What universe do you live in?

- Broken games still pre-ordered

- marginal updates sold at full price

- double/triple-dipping with microtransactions and battle passes

- DRM still [predominant and still hurts performance

- every publisher with more than one game has their own launcher (usually shitty and brings no value)

- rootkit as anti-cheat

- offline game that require online connectivety

- online services get shutdown

- LAN multiplayer is a thing of a past

What did games exactly won?

- Paid skyrim mods? It's back.

- MS game sharing thing that rendered GameStop business model useless? IMO a mistake, MS was onto something there.

> every publisher with more than one game has their own launcher (usually shitty and brings no value)

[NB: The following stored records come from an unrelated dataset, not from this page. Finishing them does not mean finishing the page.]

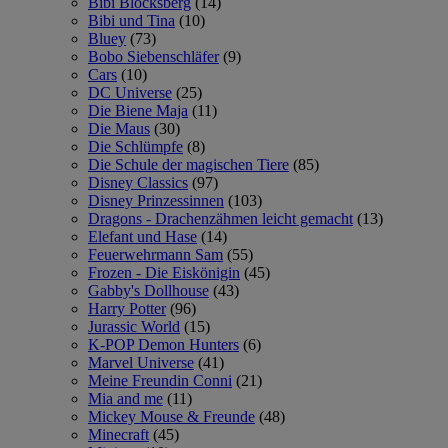
Bibi Blocksberg
(14)
Bibi und Tina
(10)
Bluey
(73)
Bobo Siebenschläfer
(9)
Cars
(10)
DC Universe
(25)
Die Biene Maja
(11)
Die Maus
(30)
Die Schlümpfe
(8)
Die Schule der magischen Tiere
(85)
Disney Classics
(97)
Disney Prinzessinnen
(103)
Dragons - Drachenzähmen leicht gemacht
(13)
Elefant und Hase
(14)
Feuerwehrmann Sam
(55)
Frozen - Die Eiskönigin
(45)
Gabby's Dollhouse
(43)
Harry Potter
(96)
Jurassic World
(15)
K-POP Demon Hunters
(6)
Marvel Universe
(41)
Meine Freundin Conni
(21)
Mia and me
(11)
Mickey Mouse & Freunde
(48)
Minecraft
(45)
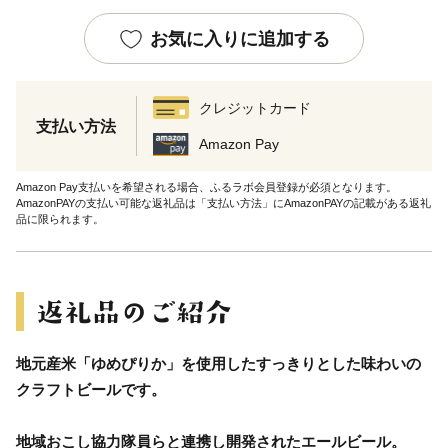
お気に入りに追加する
クレジットカード
支払い方法
Amazon Pay
Amazon Pay支払いを希望される場合、ふるラボ会員登録が必須となります。
AmazonPAYの支払い可能な返礼品は「支払い方法」にAmazonPAYの記載がある返礼
品に限られます。
地元産米「ゆめぴりか」を使用したすっきりとした味わいの
クラフトビールです。
地域おこし協力隊員らと連携し開発されたエールビール。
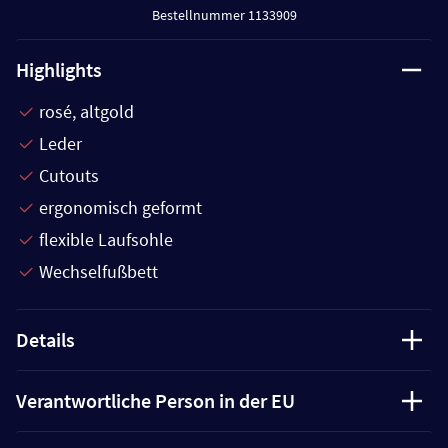
Bestellnummer 1133909
Highlights
rosé, altgold
Leder
Cutouts
ergonomisch geformt
flexible Laufsohle
Wechselfußbett
Details
Verantwortliche Person in der EU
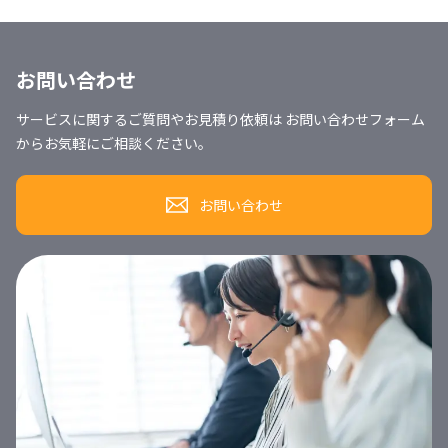
お問い合わせ
サービスに関するご質問やお見積り依頼は お問い合わせフォーム
からお気軽にご相談ください。
お問い合わせ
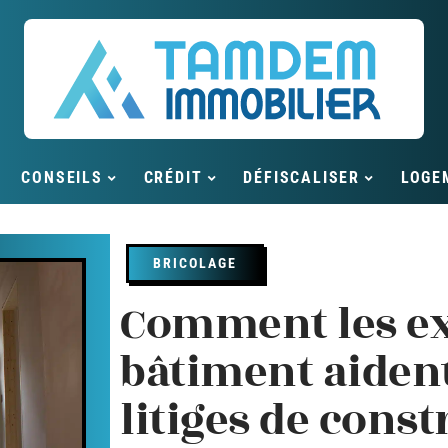
CONSEILS
CRÉDIT
DÉFISCALISER
LOGE
BRICOLAGE
Comment les ex
bâtiment aident-
litiges de const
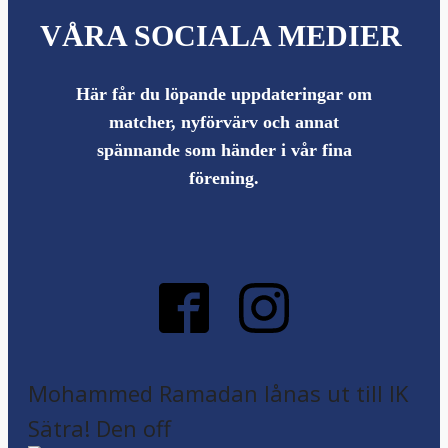
VÅRA SOCIALA MEDIER
Här får du löpande uppdateringar om
matcher, nyförvärv och annat
spännande som händer i vår fina
förening.
Mohammed Ramadan lånas ut till IK
Sätra! Den off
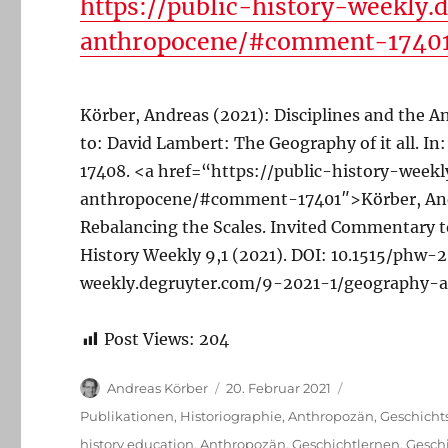
https://public-history-weekly
anthropocene/#comment-1740
Körber, Andreas (2021): Disciplines and the 
to: David Lambert: The Geography of it all. In
17408. <a href=“https://public-history-wee
anthropocene/#comment-17401″>Körber, Andre
Rebalancing the Scales. Invited Commentary to
History Weekly 9,1 (2021). DOI: 10.1515/phw-2
weekly.degruyter.com/9-2021-1/geography-
Post Views:
204
Autor
Veröffentlicht
Andreas Körber
20. Februar 2021
am
Kategorien
Publikationen
,
Historiographie
,
Anthropozän
,
Geschicht
Schlagwörter
history education
,
Anthropozän
,
Geschichtlernen
,
Geschi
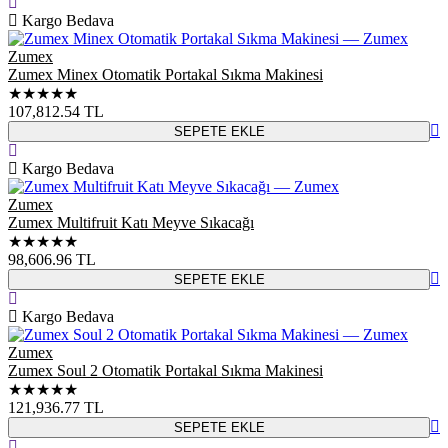
Kargo Bedava
Zumex
Zumex Minex Otomatik Portakal Sıkma Makinesi
★★★★★
107,812.54
TL
SEPETE EKLE
Kargo Bedava
Zumex
Zumex Multifruit Katı Meyve Sıkacağı
★★★★★
98,606.96
TL
SEPETE EKLE
Kargo Bedava
Zumex
Zumex Soul 2 Otomatik Portakal Sıkma Makinesi
★★★★★
121,936.77
TL
SEPETE EKLE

I view this as a positive -- it's not feasible to maintain a build for every game and storefront's DRM/auth (unless you go DRM-free, which is the ideal but not something publishers and developers do on release). A launcher is the layer that sits between -- the games are written to auth against a launcher, and the launcher has builds for each storefront.

Otherwise you're just further entrenching Steam as the de facto monopoly on sales.

  • My problem with launchers other than steam and galaxy from GOG: usually shitty and brings no value.

    Paradox launcher is alright for example, it adds value in form of mod preset managment and ability to launch straight into saved game.

    What ever is in dune: awakening" exists just to tell me about their other games and as a result make game launching longer than it needs to be. Not only that it adds A LOT of friction when I launch it via Remote Play with a controller.

    Point is: if you make a launcher make sure it adds any value and not just an advertisementr billboard.

    As for store fronts: steam by far has the most functionality among PC storefronts.

> - Broken games still pre-ordered

Only because new population enters the market.

I pre-ordered a game once. F1 2010. Since then, I have *never* pre-ordered anything.

I also opted out from any game that required a rootkit to play.

LAN gameplay is still a thing in the simracing world.

Again, this only continues because of new players. Any burned player will not fall for the same trick twice.

  • > Only because new population enters the market.

    Yeah, not. I'm not saying is the same people pre-order the same games, but there is not THAT much new population influx.

    > LAN gameplay is still a thing in the simracing world.

    It's a niche within a niche. Also, I remember a guy named Max had a lot to say about the current state of sim-racing.